The arrests of what U.S. officials described as a deeply embedded Russian espionage network active for up to a decade follow a string of other spy scandals that have roiled ties between Moscow and Washington since the end of the Cold War. The FBI bust - the biggest such case in years - would again put their relations to a test.

Some of the 11 suspected undercover agents worked in pairs so they could blend into American society as the couple next door. Aside from fake identities, they allegedly used elaborate spying techniques - some of which include secret messages encrypted inside pictures on publicly-available web sites and others sent in scrambled radio transmissions, reports CBS News correspondent Bob Orr. Money and information was often passed in personal meetings, with the suspects and their handlers speaking in code.

Most of the suspects purported to be citizens of the U.S. or Canada, according to court papers. One was using the identity of a dead person, another's birth certificate was found to be false.

The U.S. court documents included photos of one defendant as a young woman that were taken on Soviet film. Another who purported to be a native Uruguayan with Peruvian citizenship was heard talking about his childhood in Siberia.

The suspects were posing as civilians while trying to infiltrate U.S. policymaking circles and learn about U.S. weapons, diplomatic strategy and politics. The arrests followed a multiyear FBI investigation.

On Tuesday, a Cyprus police spokesman said authorities have arrested a Canadian citizen wanted by U.S. authorities on suspicion of espionage and money laundering. Spokesman Michalis Katsounotos says 54-year-old Christopher Robert Metsos was arrested early Tuesday at Larnaca airport trying to fly to Budapest, Hungary. He is suspected of being an 11th defendant in the U.S. case, a man accused of delivering money to the agents. He was freed on bail.

In one of the more bizarre episodes described in the court documents, money intended for the Russian agents was buried in a New York field and only retrieved by them two years later.

A secret Russian agent identified as Christopher Metsos was surreptitiously handed the money by a Russian official as the two swapped nearly identical orange bags while passing each other on a staircase at a commuter train station in New York.

After giving some of the money to one of the defendants, Metsos drove north and stopped his car near Wurtsboro, N.Y. Using data from a GPS system that had been secretly installed in his car, agents went to the site and found a partially buried brown beer bottle.

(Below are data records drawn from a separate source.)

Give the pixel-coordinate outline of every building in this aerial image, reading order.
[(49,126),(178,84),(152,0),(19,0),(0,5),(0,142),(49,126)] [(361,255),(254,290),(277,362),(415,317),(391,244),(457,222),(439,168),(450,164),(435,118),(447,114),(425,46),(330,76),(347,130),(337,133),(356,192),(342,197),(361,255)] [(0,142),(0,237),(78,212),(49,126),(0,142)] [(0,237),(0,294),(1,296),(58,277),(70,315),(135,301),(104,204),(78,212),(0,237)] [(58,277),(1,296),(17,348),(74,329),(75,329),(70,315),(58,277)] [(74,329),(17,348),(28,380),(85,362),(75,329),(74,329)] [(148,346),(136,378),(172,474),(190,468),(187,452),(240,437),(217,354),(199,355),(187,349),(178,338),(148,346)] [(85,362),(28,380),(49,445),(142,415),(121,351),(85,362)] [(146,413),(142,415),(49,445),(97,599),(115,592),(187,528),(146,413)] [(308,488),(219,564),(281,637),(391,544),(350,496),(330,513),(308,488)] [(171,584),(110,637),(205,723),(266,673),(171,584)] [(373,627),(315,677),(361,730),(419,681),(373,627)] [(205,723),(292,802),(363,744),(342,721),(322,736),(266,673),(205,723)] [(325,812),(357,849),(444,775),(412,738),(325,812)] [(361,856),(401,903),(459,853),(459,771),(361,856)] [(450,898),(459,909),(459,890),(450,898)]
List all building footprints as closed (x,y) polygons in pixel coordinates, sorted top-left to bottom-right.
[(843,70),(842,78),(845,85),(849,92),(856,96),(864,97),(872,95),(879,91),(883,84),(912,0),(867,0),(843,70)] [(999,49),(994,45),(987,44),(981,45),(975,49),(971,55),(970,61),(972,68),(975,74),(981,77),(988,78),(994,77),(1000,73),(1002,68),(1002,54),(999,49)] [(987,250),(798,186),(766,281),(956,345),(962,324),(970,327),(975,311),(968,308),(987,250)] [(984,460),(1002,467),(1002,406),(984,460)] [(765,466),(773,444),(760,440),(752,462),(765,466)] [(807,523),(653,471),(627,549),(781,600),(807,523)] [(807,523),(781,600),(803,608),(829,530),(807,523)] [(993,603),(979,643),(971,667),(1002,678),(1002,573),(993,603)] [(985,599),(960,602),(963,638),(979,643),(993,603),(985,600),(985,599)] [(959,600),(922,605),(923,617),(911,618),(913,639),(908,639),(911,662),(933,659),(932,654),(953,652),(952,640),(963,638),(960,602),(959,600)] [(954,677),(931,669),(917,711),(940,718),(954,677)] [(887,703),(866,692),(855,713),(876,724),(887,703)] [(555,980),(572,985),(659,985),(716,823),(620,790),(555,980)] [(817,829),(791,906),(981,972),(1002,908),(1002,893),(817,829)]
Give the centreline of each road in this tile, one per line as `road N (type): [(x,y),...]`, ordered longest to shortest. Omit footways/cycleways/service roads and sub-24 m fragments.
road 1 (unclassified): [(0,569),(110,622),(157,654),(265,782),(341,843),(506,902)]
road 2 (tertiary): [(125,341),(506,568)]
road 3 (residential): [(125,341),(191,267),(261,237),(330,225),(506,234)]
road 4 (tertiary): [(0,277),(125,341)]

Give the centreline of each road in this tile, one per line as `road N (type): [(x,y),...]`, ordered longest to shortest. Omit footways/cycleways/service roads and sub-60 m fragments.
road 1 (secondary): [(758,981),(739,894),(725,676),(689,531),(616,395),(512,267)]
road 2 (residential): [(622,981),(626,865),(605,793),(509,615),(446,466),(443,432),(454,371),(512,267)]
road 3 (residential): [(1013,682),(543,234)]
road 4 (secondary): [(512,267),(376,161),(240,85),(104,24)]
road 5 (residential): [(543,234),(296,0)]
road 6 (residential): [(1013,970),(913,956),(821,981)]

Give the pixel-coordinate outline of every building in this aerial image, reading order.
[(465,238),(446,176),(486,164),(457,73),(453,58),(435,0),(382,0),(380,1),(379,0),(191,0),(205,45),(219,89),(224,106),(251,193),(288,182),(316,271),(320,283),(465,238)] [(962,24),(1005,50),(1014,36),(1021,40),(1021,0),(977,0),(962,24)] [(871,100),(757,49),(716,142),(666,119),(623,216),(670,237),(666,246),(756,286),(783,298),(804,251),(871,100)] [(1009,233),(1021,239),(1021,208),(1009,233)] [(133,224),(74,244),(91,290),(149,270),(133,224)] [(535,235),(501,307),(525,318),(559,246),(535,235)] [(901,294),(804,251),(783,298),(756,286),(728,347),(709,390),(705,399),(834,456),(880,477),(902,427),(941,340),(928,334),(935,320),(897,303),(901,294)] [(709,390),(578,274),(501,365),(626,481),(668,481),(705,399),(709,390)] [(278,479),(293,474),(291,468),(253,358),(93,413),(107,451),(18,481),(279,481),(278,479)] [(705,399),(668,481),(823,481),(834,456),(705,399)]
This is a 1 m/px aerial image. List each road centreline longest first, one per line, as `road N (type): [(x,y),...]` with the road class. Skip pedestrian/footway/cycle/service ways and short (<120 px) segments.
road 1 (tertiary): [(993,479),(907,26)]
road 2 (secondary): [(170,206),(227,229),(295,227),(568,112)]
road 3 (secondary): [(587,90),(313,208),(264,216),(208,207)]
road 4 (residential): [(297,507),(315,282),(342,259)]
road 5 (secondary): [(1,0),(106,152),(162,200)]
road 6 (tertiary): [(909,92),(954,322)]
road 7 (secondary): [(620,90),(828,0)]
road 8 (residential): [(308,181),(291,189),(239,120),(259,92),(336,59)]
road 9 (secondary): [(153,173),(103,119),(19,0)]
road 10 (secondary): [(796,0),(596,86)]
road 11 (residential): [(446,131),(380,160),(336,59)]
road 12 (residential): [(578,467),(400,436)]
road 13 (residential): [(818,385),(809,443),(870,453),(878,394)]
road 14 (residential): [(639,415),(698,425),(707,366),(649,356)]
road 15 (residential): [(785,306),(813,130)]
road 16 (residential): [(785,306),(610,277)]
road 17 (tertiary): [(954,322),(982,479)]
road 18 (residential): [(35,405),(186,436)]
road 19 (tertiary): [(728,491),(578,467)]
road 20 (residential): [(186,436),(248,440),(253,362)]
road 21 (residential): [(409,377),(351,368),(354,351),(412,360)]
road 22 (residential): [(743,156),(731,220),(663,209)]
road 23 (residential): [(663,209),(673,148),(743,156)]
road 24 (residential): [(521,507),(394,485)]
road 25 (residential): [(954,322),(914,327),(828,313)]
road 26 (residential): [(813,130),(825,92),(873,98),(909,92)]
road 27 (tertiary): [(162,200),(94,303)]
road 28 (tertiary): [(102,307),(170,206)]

They dug down about five inches and discovered a package wrapped in duct tape, which they photographed and then reburied.

Two years later, video surveillance caught two of the defendants digging up the package.

Oleg Gordievsky, a former KGB spy who defected to Britain in 1985, told The Associated Press on Tuesday that Russia likely has 40 to 50 deep-cover couples spying inside the United States.

Foreign Ministry spokesman Igor Lyakin-Frolov told the AP the information given by U.S. authorities looked "contradictory." He wouldn't comment further.

The main Russian spy agency, the Foreign Intelligence Service, known by its Russian acronym SVR, refused to comment on the arrests.

Nikolai Kovalyov, the former chief of the main KGB successor agency, the Federal Security Service, said some of the U.S. charges against the alleged spies resembled a "bad spy novel."

"Would you act like that in the 21st century?" he said in a reference to allegations that agents retrieved cash that had been buried in the ground years before.

Kovalyov, now a lawmaker, said the arrests were an attempt by some "hawkish circles" in the United States to demonstrate the need for a tougher line toward Moscow. Kovalyov added that Russian-U.S. ties will continue to improve despite the spy scandal.

"Our two great powers must stand together," he said.

He said Russia would reciprocate only "if the American don't stop at that and risk evicting our diplomats," the ITAR-Tass news agency reported. He added that it would be unlikely.

Other senior Russian lawmakers also alleged that part of the U.S. government resents warmer ties with Russia.

"Not all of them support Obama's policy," Mikhail Grishankov, a deputy head of security affairs committee in the lower house of Russian parliament, the State Duma, told Associated Press Television News. "There are forces interested in tensions."

Grishankov added the arrests were unlikely to thwart a new warmer spell in ties.

Leonid Slutsky, a deputy head of the Duma's foreign affairs committee, predicted that Moscow and Washington would be able to overcome the setback posed by the arrests.

"The scandal shouldn't worsen the ties," he told reporters.

Alexander Torshin, a deputy speaker of the Russian parliament's upper house, also said they are unlikely to derail ties.

"It's not a return to the Cold War, and I'm sure that this incident won't develop into a large-scale spy scandal," Torshin said, according to the state RIA Novosti news agency.